Parliamo dei costi della giustizia. Che incidenza ha sui costi questo sistema organizzativo?
Noi magistrati non sappiamo fare i conti della giustizia perché in un sistema in cui l'azione penale è obbligatoria, non possiamo fare i conti con quanto costa quello che stiamo facendo. Questo tanto più nel momento in cui abbiamo un legislatore che, per sopperire alle mancanze dei nostri sistemi e per evitare di essere continuamente sanzionato dalla CEDU (Corte Europea dei Diritti dell'uomo), emana leggi senza tener conto dell'impatto economico sui bilanci dello Stato. Faccio un esempio prendendo spunto dalle nuove norme che hanno disciplinato l'istituto della traduzione degli atti per gli imputati stranieri: era stata formulata una previsione di spesa di circa sei milioni di euro; bene, da un calcolo empirico fatto da noi magistrati, abbiamo visto che questi sei milioni di euro destinati a interpreti di tutta Italia, che devono tradurre tutti gli atti agli stranieri, potranno coprire le spese fino a novembre 2014 e dopo, difficilmente. Questo perché in questi conti noi non c'entriamo: se ho tutti imputati stranieri che affermano di non parlare italiano, mentre magari lo parlano, e la norma prevede che la traduzione orale in aula non sia più sufficiente a pena di nullità, sono obbligata a dare incarichi di traduzione, ed è vero che sono io a dare l'ordine di traduzione, ma non sono io che gestisco l'aspetto del costo.

Sul tema dei costi e delle garanzie. Quanto incidono i costi delle difese d'ufficio per i non abbienti, coloro che sono ammessi al patrocinio a spese dello Stato.
Sicuramente, pare la prima voce del ministero della giustizia, noi abbiamo un sistema delle difese d'ufficio per questi soggetti che mi piacerebbe saper se qualcuno ha mai calcolato in termini di costo. Noi magistrati abbiamo poi il compito di liquidare le note di coloro che sono ammessi al patrocinio a spese dello Stato e veniamo odiati dagli avvocati, perché ne falcidiamo gli importi. E' che nel momento in cui dai un potere a qualcuno, questo qualcuno lo usa. E' normale, se a me dicono "Controlla le liquidazioni degli avvocati", io controllo. Cerco di farlo. C'è chi lo fa meglio e chi lo fa peggio.

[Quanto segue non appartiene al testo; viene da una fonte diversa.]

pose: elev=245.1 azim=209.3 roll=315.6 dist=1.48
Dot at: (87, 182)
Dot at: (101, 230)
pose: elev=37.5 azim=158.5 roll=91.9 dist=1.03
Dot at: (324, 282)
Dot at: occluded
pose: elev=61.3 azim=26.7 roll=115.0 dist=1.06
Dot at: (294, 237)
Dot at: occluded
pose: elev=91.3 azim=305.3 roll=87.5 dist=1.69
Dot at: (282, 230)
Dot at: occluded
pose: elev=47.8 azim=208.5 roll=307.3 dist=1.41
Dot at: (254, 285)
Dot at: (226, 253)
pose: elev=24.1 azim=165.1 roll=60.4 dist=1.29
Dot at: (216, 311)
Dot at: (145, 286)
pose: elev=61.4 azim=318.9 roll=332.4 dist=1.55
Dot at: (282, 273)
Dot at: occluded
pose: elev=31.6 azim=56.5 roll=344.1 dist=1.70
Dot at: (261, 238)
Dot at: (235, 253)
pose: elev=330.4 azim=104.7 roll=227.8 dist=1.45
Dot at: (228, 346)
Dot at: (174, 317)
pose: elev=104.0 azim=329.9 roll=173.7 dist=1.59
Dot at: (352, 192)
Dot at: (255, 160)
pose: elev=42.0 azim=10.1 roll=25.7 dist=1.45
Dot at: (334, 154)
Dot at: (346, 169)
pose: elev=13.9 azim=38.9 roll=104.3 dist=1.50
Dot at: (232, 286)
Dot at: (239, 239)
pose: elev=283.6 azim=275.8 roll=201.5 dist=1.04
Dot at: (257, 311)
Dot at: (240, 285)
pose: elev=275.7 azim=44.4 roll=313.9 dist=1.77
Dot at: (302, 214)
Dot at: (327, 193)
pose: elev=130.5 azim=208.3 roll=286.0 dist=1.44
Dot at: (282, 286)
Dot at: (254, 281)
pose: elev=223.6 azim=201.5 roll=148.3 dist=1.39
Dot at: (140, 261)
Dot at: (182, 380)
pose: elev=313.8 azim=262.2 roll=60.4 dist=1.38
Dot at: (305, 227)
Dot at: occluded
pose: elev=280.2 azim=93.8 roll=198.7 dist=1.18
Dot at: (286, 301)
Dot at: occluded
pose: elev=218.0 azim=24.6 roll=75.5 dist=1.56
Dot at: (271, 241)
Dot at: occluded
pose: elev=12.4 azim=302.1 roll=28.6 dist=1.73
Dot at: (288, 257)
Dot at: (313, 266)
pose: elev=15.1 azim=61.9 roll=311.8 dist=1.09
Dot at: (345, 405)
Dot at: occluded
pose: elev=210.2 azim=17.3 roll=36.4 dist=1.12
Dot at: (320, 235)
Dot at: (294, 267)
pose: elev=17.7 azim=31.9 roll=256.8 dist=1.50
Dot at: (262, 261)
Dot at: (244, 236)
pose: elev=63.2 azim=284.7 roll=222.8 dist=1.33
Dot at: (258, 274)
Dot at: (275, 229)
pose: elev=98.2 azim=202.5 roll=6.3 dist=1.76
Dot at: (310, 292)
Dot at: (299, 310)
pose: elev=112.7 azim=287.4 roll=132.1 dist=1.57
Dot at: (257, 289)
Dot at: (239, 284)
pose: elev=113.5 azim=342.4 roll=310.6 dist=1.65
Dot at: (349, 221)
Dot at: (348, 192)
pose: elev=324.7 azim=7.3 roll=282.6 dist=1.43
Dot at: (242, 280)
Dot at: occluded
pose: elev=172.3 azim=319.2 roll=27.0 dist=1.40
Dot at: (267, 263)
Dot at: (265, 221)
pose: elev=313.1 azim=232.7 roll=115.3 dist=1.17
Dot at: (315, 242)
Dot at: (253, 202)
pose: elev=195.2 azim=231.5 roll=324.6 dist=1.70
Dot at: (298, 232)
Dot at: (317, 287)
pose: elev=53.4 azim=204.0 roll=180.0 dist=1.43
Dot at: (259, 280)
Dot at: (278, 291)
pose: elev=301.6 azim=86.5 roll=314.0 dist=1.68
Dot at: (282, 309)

La difesa è un diritto e una garanzia incomprimibile, come potrebbe essere organizzata a favore di coloro che sono privi di mezzi, dal suo punto di vista?
Penso che su questo istituto, come su altri, dovremmo confrontarci, discutere, facciamo uno studio di come si può tutelare il diritto costituzionale della difesa. A me potrebbe venire in mente il sistema americano, avvocati stipendiati dallo Stato che facciano un servizio di questo tipo, qualcuno potrebbe dirmi: ma guarda che negli Stati Uniti ha funzionato male. Possiamo prevedere una turnazione dei professionisti, non lo so, ragioniamo.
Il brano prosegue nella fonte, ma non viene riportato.